D’Souza was barely 8 or 9 back then. “As a child, I didn’t understand the concept of death,” the 20-year-old from the northern Indian city of Mohali said. “All I knew was that if I had been there, I’d have talked to him. I’d have helped him out,” she added. 

On November 23, as D’Souza launched a cafe dedicated to mental health, she felt like her life had come full circle. “I always knew I wanted to start some kind of helpline for people who are lonely, sad, or have nobody to talk to. I want to normalise talking about mental health. There’s still so much stigma around it,” she said. 

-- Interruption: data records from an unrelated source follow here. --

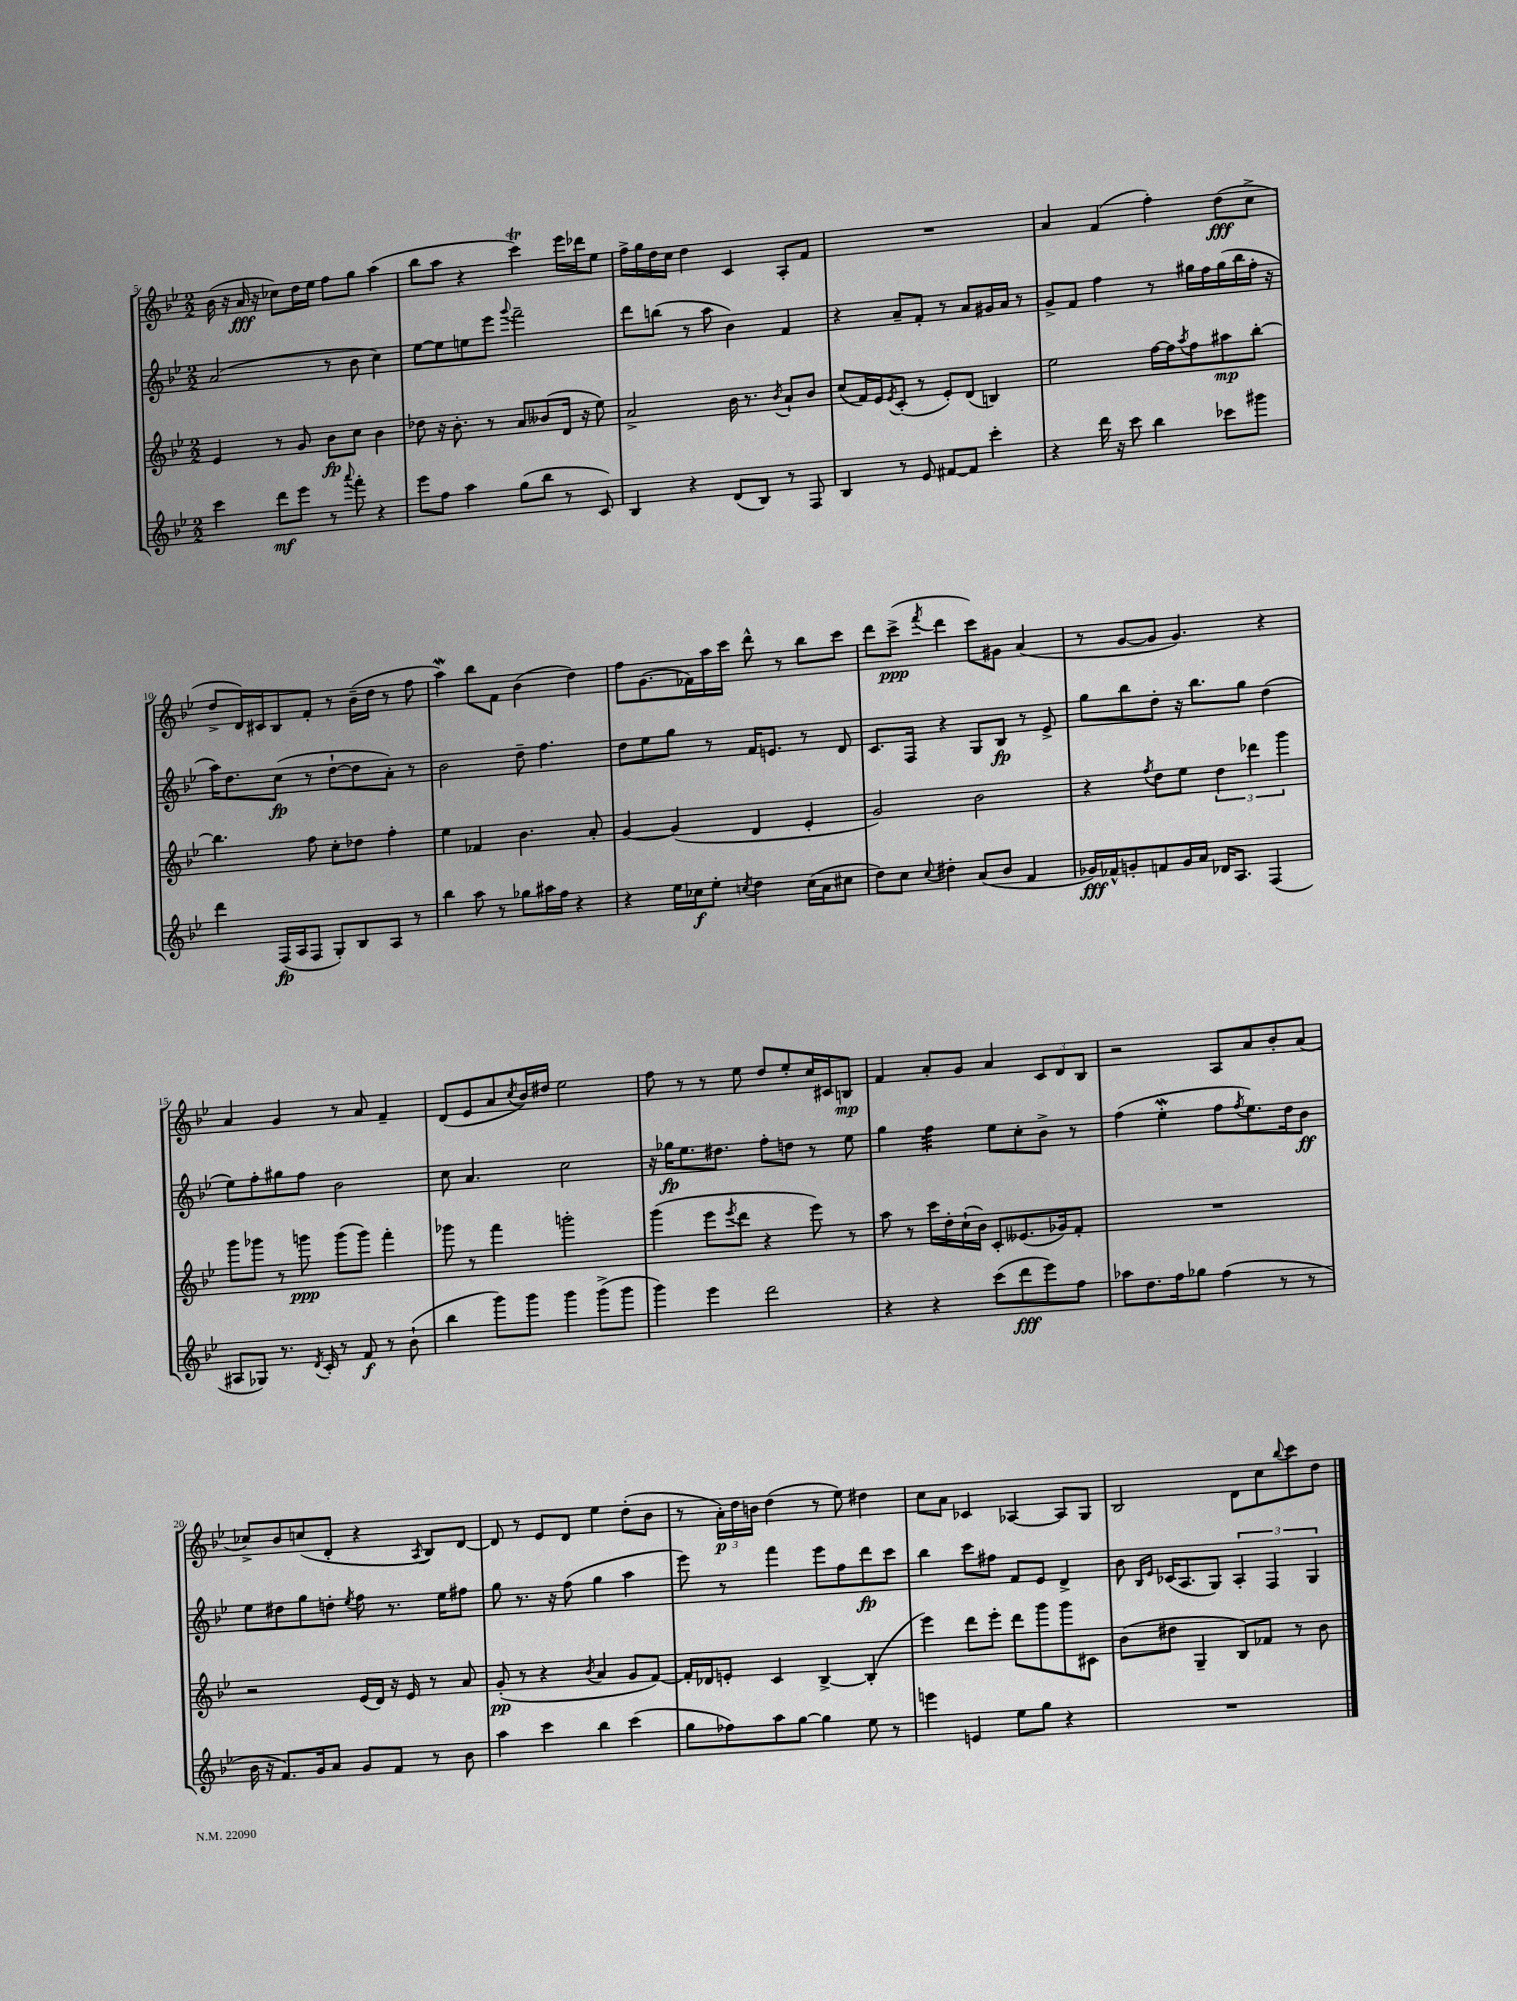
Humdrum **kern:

**kern	**kern	**kern	**kern
*staff4	*staff3	*staff2	*staff1
*clefG2	*clefG2	*clefG2	*clefG2
*k[b-e-]	*k[b-e-]	*k[b-e-]	*k[b-e-]
*M2/2	*M2/2	*M2/2	*M2/2
4ccc\	4e-/	(2a/	(16b-\
.	.	.	16r
.	.	.	16a/
.	.	.	16r
8ddd\L	8r	.	8cc-\L)
8eee-\J	8g/	.	16dd\L
.	.	.	16ee-\JJ
8r	8b-\L	8r	8ff\L
8qqaaa/	.	.	.
8fff'\	8cc\J	8b-\	8gg\J
4r	4b-\	4cc\)	(4aa\
=	=	=	=
8eee-\L	8dd-\	[8ee-\L	8bb-\L
8ff\J	16r	8ee-\]	8aa\J
.	8.b-'\	.	.
4aa\	.	8ee\	4r
.	8r	8eee-\J	.
.	.	8qqggg/	.
(8gg\L	8a/L	2fff~\	4ccc\)
8bb-\J	(8b--/	.	.
8r	16d/Jk	.	16eee-\LL
.	16r	.	16ddd-\J
8c/)	8ee-\)	.	8ee-\J
=	=	=	=
4B-/	2a^/	8ddd\L	16ff^\LL
.	.	.	16gg\
.	.	(8bb\J	16dd\
.	.	.	16cc\JJ
4r	.	8r	4dd\
.	.	8aa\	.
(8d/L	16b-\	4b-\)	4c/
.	8.r	.	.
8B-/J)	.	.	.
.	8qb-/	.	.
8r	8a`/L	4f/	8A'/L
8F/	8b-/J	.	8f/J
=	=	=	=
4B-/	(8cc/L	4r	1r
.	16f/L)	.	.
.	16e-/J	.	.
.	8qe-/	.	.
8r	(8c'/J	8a~/L	.
8e-/	8r	8f'/J	.
[8f#/L	8e-'/L)	8r	.
8f#/]J	(8d/J	8a/L	.
4ccc'\	4B/)	16g#/L	.
.	.	16a/JJ	.
.	.	8r	.
=	=	=	=
4r	2ee-\	8g^/L	4a/
.	.	8f/J	.
16ddd\	.	4ff\	(4f/
16r	.	.	.
8ccc\	.	.	.
4bb-\	[16ff\LL	8r	4ff'\)
.	16ff\]J	.	.
.	8qaa/	.	.
.	8ff\	16gg#\LL	.
.	.	16ff\	.
8ccc-\L	8aa#\	(16gg#\	(8dd\L
.	.	16bb-\	.
8ggg#\J	[8bb-'\J	16ff'\JJ	8cc^\J
.	.	16r	.
=	=	=	=
4ddd\	4.bb-\]	16aa\LK)	8dd^/L
.	.	8.dd\	.
.	.	.	16d/L)
.	.	.	16c#/J
(16F/LL	.	(8cc\J	8B-/
16A/J	.	.	.
8F/J	8ff\	8r	8f'/J
8G'/L)	8cc'\L	[8dd`\L	8r
8B-/	8dd-\J	8dd\]	(16b-~\LL
.	.	.	16dd\JJ
8A/J	4ff'\	8a'\J)	8r
8r	.	8r	8ff\
=	=	=	=
4bb-\	4ee-\	2b-\	4aa\)
8aa\	4f-/	.	8bb-\L
8r	.	.	8f\J
8gg-\L	4.b-\	8dd~\	(4b-\
16aa#\L	.	4.ff\	.
16ff\JJ	.	.	.
4r	.	.	4dd\)
.	8a'/	.	.
=	=	=	=
4r	[4g/	8dd\L	8ff\L
.	.	8ee-\	(8.g\
16ee-\LL	(4g/]	8gg\J	.
16cc-\J	.	.	16f-\L)
8ee-'\J	.	8r	16aa\
.	.	.	16ccc\JJ
8qcc/	.	.	.
4dd\	4d/	16f/LK	8ddd^^\
.	.	8.e/J	.
.	.	.	8r
(16cc\LL	4e-'/	8r	8bb-\L
16a\J	.	.	.
8cc#\J	.	8d/	8ccc\J
=	=	=	=
8dd\L)	2g/)	8.c/L	8ddd\L
8cc\J	.	.	(8ccc^\J
.	.	16F/Jk	.
8qqcc/	.	.	8qfff/
4dd#'\	.	4r	4ddd\
(8a/L	2b-\	8G/L	8ccc\L)
8b-/J	.	8B-/J	8g#\J
4f/	.	8r	(4a/
.	.	8e-^/	.
=	=	=	=
16g-/LL)	4r	8gg\L	8r
16f-^^/J	.	.	.
8g'/	.	8bb-\	[8g/L
.	8qff/	.	.
8f/	8dd\L	8dd'\J	8g/]J
16g/L	8ee-\J	16r	4.g/)
16a/JJ	.	8.bb-\L	.
16d-/LK	6dd\	.	.
8.A/J	.	.	.
.	.	8gg\J	.
.	6ddd-\	.	.
(4F/	.	(4dd\	4r
.	6ggg\	.	.
=	=	=	=
8A#/L	8ggg\L	8ee-\L)	4a/
8G-/J)	8ggg-\J	8ff'\	.
8.r	8r	8gg#\	4g/
.	8ggg\	8ff\J	.
8qd/	.	.	.
16c'/	.	.	.
8r	(8ggg\L	2b-\	8r
8f/	8ggg\J)	.	8a/
8r	4fff'\	.	4f~/
(8b-`\	.	.	.
=	=	=	=
4bb-\	8ggg-\	8cc\	(8d/L
.	8r	4.a/	8e-/
8ggg\L)	4fff\	.	8a/
.	.	.	8qcc/
8ggg\J	.	.	16b-/L)
.	.	.	16dd#/JJ
4ggg\	2ggg'\	2cc\	2ee-\
(8ggg^\L	.	.	.
8ggg\J	.	.	.
=	=	=	=
4ggg\)	(4ggg\	16r	8ff\
.	.	16gg-\LK	.
.	.	8.ee-\	8r
4eee-\	8eee-\L	.	8r
.	.	8.dd#\J	.
.	8qeee-/	.	.
.	8ddd\J	.	8ee-\
2ddd\	4r	8ff'\L	8dd/L
.	.	8dd\J	8ee-'/
.	8eee-\)	8r	16cc/L
.	.	.	16c#/J
.	8r	8ee-\	8B/J
=	=	=	=
4r	8aa\	4gg\	4f/
.	8r	.	.
4r	16ccc\LL	4ff\	8a'/L
.	16dd'\	.	.
.	(16cc`\	.	8g/J
.	16b-\JJ)	.	.
(8ccc\L	8c'/L	8ee-\L	4a/
8ddd\	(8.e--/	8cc'\	.
8eee-\)	.	8b-^\J	12c/L
.	16g-/k)	.	.
.	.	.	12d/
8ff\J	8f'/J	8r	.
.	.	.	12B-/J
=	=	=	=
8aa-\L	1r	(4ff\	2r
8.dd\	.	.	.
.	.	4ee-'\	.
16ff\k	.	.	.
8gg-\J	.	.	.
(4ff\	.	8ff\L	8A/L
.	.	8qff/	.
.	.	8.ee-\)	8a/
8r	.	.	8b-'/
.	.	16dd\k	.
8r	.	8b-\J	(8a/J
=	=	=	=
16b-\	2r	8ee-\L	8cc-^/L)
16r	.	.	.
8.f/L)	.	8dd#\	8b-/
.	.	8gg\	(8cc/
16g/k	.	.	.
8a/J	.	8dd'\J	8d'/J
.	.	8qee-/	.
8g/L	(16e-/LL	8ff\	4r
.	16d/JJ)	.	.
8f/J	16r	8.r	.
.	16e-/	.	.
.	.	.	8qA/
8r	8r	.	8B-/L)
.	.	16ee-\LK	.
8b-\	8a/	8ff#\J	[8d/J
=	=	=	=
4aa\	(8g'/	8gg\	8d/]
.	8r	8.r	8r
4ccc\	4r	.	8e-/L
.	.	16r	.
.	.	(8ff\	8d/J
.	8qb-/	.	.
4bb-\	4a/	4gg\	4ee-\
(4ccc\	8g/L	4aa\	(8dd'\L
.	[8f/J)	.	8b-\J
=	=	=	=
8gg\L	16f'/]LL	8eee-\)	8r
.	16d-/J	.	.
8ff-\)	8e'/J	8r	24a'\LL)
.	.	.	24dd\
.	.	.	24b\JJ
8aa\	4c/	4fff\	(4dd\
[8gg\J	.	.	.
4gg\]	[4B-^/	8eee-\L	8r
.	.	8ff\	8ee-\)
8ee-\	(4B-'/]	8ddd\	4dd#\
8r	.	8ccc\J	.
=	=	=	=
4eee\	4eee-\)	4bb-\	8cc\L
.	.	.	8a\J
4e/	8ddd\L	8ccc\L	4c-/
.	8eee-'\J	8ff#\J	.
8ee-\L	8ddd\L	8f/L	[4A-/
8gg\J	8ggg\	8e-/J	.
4r	8ggg\	4d^/	8A-/]L
.	8c#\J	.	8G/J
=	=	=	=
1r	(8b-\L	8b-\	2B-/
.	.	16qqB-/LL	.
.	.	16qqe-/JJ	.
.	8dd#\J	(16c-/LK	.
.	.	8.A/	.
.	4G~/	.	.
.	.	8G/J)	.
.	8B-/L)	6A'/	8d\L
.	8f-/J	.	8cc\
.	.	6F/	.
.	.	.	8qqbb-/
.	8r	.	8ccc\
.	.	6G/	.
.	8b-\	.	8dd\J
==	==	==	==
*-	*-	*-	*-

Cheekily called Your Sugar Daddy, the cafe serves food of all kinds, from American diner-style offerings to Korean and Indian dishes. The name came from her own love for baking, but with a purposefully cheeky edge to it. “Most of the names of cafes are so normal, so cliché. I wanted something unique, even if it’s a bit edgy. It catches people’s attention,” she said. 

D’Souza’s initiative might just be a drop in this dark, murky ocean. “But it’s a start,” she said. 

Her project, in fact, was spurred in part by the pandemic last year, during which she faced mental health issues herself, but found healing in cooking and serving people during multiple lockdowns. 

“Ever since I was little, I’ve always wanted to listen to people’s problems. So in the cafe, I’ve introduced small mental health concepts, like I play a game with my customers where they look at cards printed with optical illusions. I then help them interpret what they saw, and why they saw it,” she said. She ran a delivery kitchen for a year and a half before opening the cafe. 

There are also puppies in the cafe, she said, because puppies are therapeutic, of course. She also organises motivational talks and art therapy sessions. 

“Many people assume that when we say mental health, it means ‘crazy.’ “While my parents are very supportive, some family friends said they wouldn’t come to a place like this, and that mental health is too heavy a word, or will be perceived with stigma,” she said.  

But a lot of young folks like her have been very supportive, she says. They send her messages on Instagram about having played her games and tried her food. “I just want to destroy taboos around mental health, you know. It’s as simple as that,” she said.

The cafe is steadily gaining a following. “I’d say that this place is an experiment. I think it’s going to work out,” said D’Souza.